Molecular Understanding of ACE-2 and HLA-Conferred Differential Susceptibility to COVID-19: Host-Directed Insights Opening New Windows in COVID-19 Therapeutics

Abstract

The genetic variants of HLAs (human leukocyte antigens) play a crucial role in the virus-host interaction and pathology of COVID-19. The genetic variants of HLAs not only influence T cell immune responses but also B cell immune responses by presenting a variety of peptide fragments of invading pathogens. Peptide cocktail vaccines produced by using various conserved HLA-A2 epitopes provoke substantial specific CD8+ T cell responses in experimental animals. The HLA profiles vary among individuals and trigger different T cell-mediated immune responses in COVID-19 infections. Those with HLA-C*01 and HLA-B*44 are highly susceptible to the disease. However, HLA-A*02:01, HLA-DR*03:01, and HLA-Cw*15:02 alleles show resistance to SARS infection. Understanding the genetic association of HLA with COVID-19 susceptibility and severity is important because it can help in studying the transmission of COVID-19 and its physiopathogenesis. The HLA-C*01 and B*44 allele pathways can be studied to gain insight into disease transmission and physiopathogenesis. Therefore, integrating HLA testing is suggested in the ongoing pandemic, which will help in the rapid identification of highly susceptible populations worldwide and possibly acclimate vaccine development. Therefore, understanding the correlation between HLA and SARS-CoV-2 is critical in opening new insights into COVID-19 therapeutics, based on previous studies conducted.

Keywords: ACE-2; COVID-19; HLA; antiviral immunity; disease severity; genetic susceptibility; pandemic.

Figure 1

The attachment of SARS-CoV-2 virus on human ACE-2.

Figure 2

The role of immunogenetics in SARS-CoV-2 infection.

Figure 3

Schematic representation of cellular and molecular pathophysiology of SARS- CoV-2 (COVID-19).SARS-CoV-2 interacts with the ACE-2 receptor resulting in membrane fusion and cytoplasmic entry. 2 and 3: Proteasomal degradation of SARS-CoV-2 in the endolysosome results in antigen generation. 4 and 5: Further processing of the peptide antigens through interaction with HLA class 1 and complexing with the endoplasmic reticulum leads to its presentation on the cell surface. 6 and 7: The processed antigen is further represented by the APC through its β2M receptor, which activates T cells when they encounter the T cell receptors, leading to induced apoptosis.

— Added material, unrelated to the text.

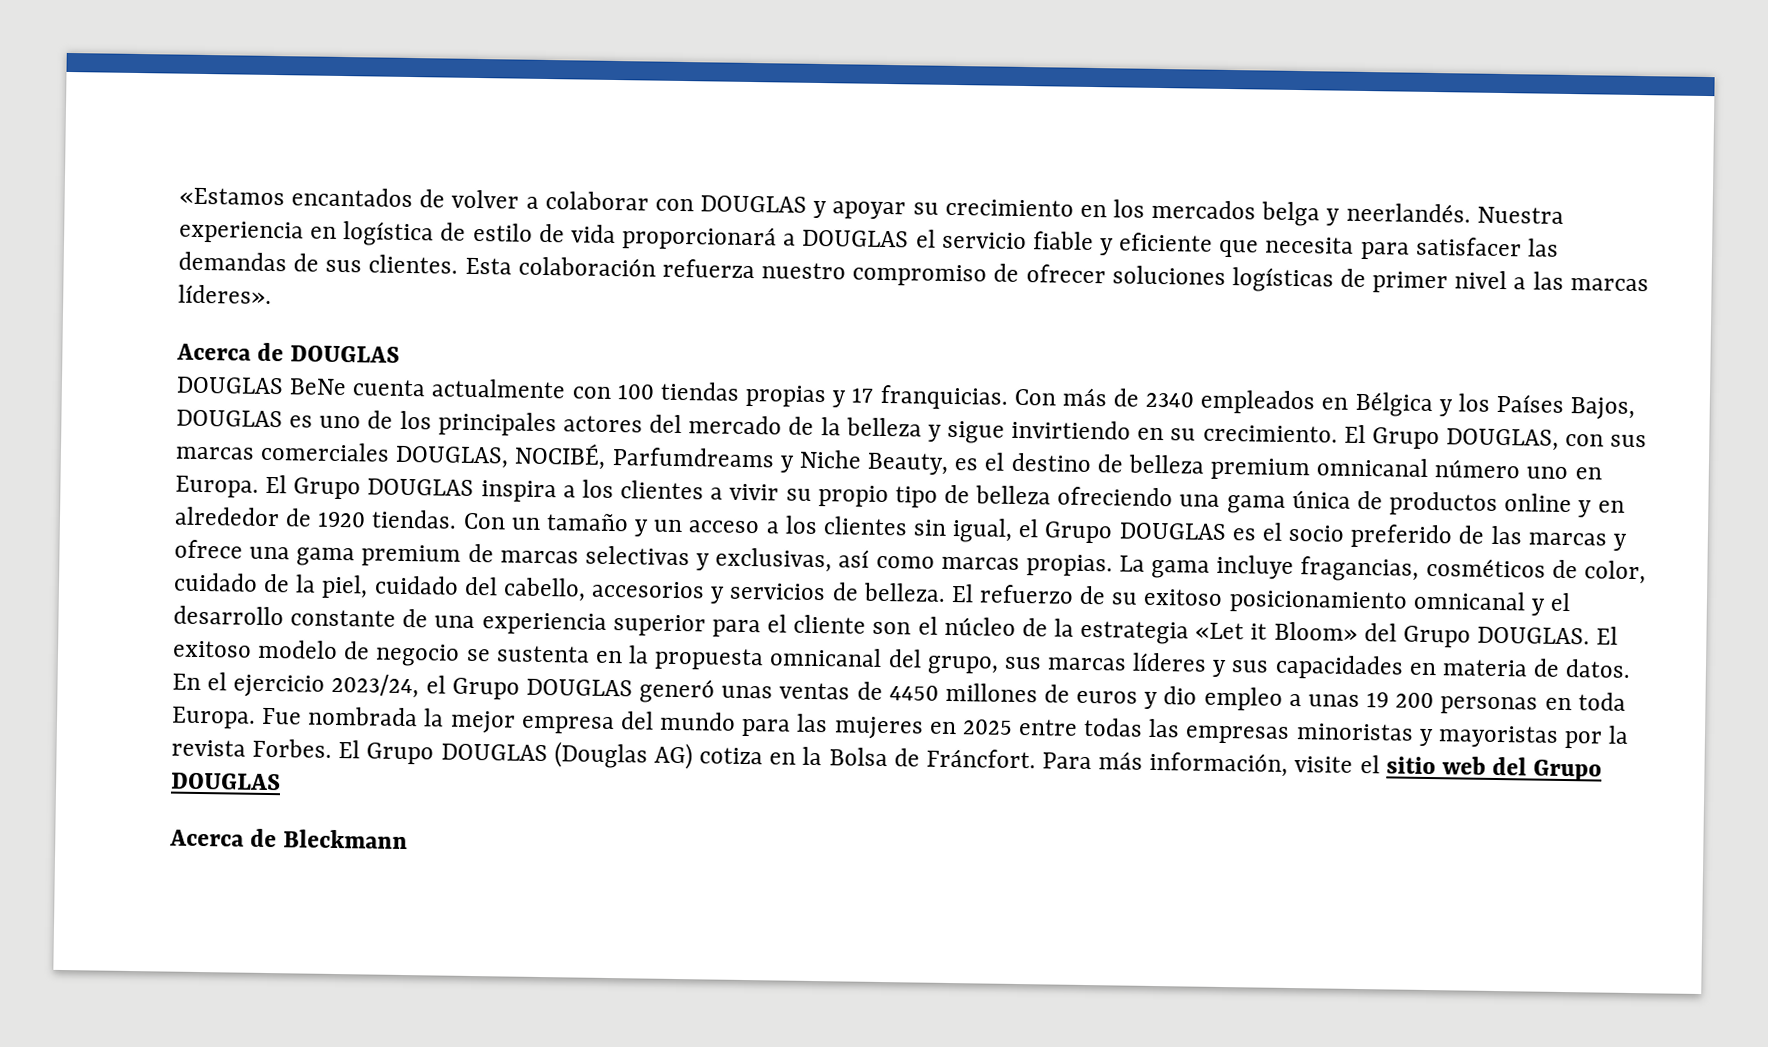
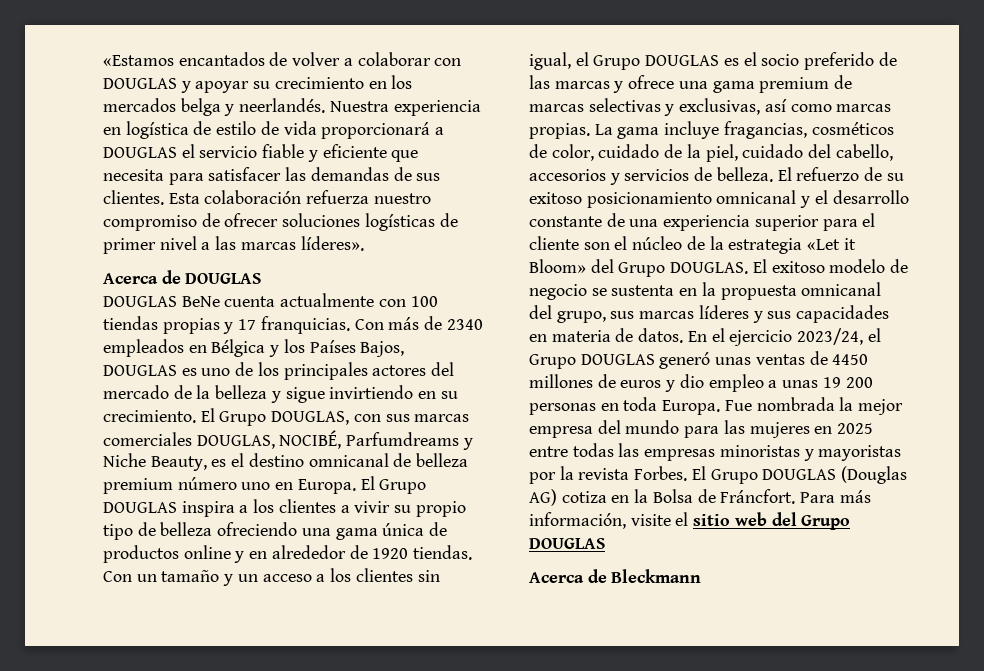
(1092, 462) none -> [308,453,389,467] omnicanal
[1316,457,1430,477] omnicanal -> (173, 486) none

Adapted from “Acute Immune Responses to Coronaviruses”, by BioRender.com (2022). https://app.biorender.com/biorender-templates (accessed on 6 December 2022).

Figure 4

Cell entry of SARS-CoV-2 with ACE-2-mediation and virus infection inhibition by recombinant soluble ACE-2 protein. SARS-CoV-2 penetrates host cells via angiotensin-converting enzyme 2 (ACE-2), which subsequently results in the fusion of viral and cellular membranes.

Figure 5

The cytokines secreted from the innate immune system counterparts and the interferons further trigger adaptive immunity leading to the expression of many types of antiviral proteins. Genes that play a key role include chemokines and their related receptors along with members of the IFN pathway. Dysregulated neutrophil extracellular traps (NET) formations persuade immune coagulation and intensify inflammation in the lungs of patients with COVID-19.

Figure 6

B cell receptor (BCR) proteins are present at B cells receptors, while T cell receptor (TCR) proteins are only found on the surface of T cells. When the TCR identifies the HLA molecule complex bonded with the foreign peptide, it activates the immune system to be aware of the presence of a foreign protein. Activated T cells can kill infected cells, or activate B cells, which produce antibodies in response to an infection.

Figure 7

Schematic structure of HLA class I and class II molecules. The peptide-binding groove in class I and class II molecules are important for functional aspects of HLA molecule. Class I antigens consist of two chains: a glycoprotein heavy chain and a β2-microglobulin molecule. Class II consists of two structurally similar α- and β-glycoprotein chains, each chain has two amino acid domains, of which the outermost domain contains the variable region of class II alleles.

Figure 8

Schematic representation of individuals harboring susceptible and tolerant HLA variants. Created with BioRender.com (2022). Susceptible organisms have higher chances of COVID-19 infection and the tolerant have fewer chances.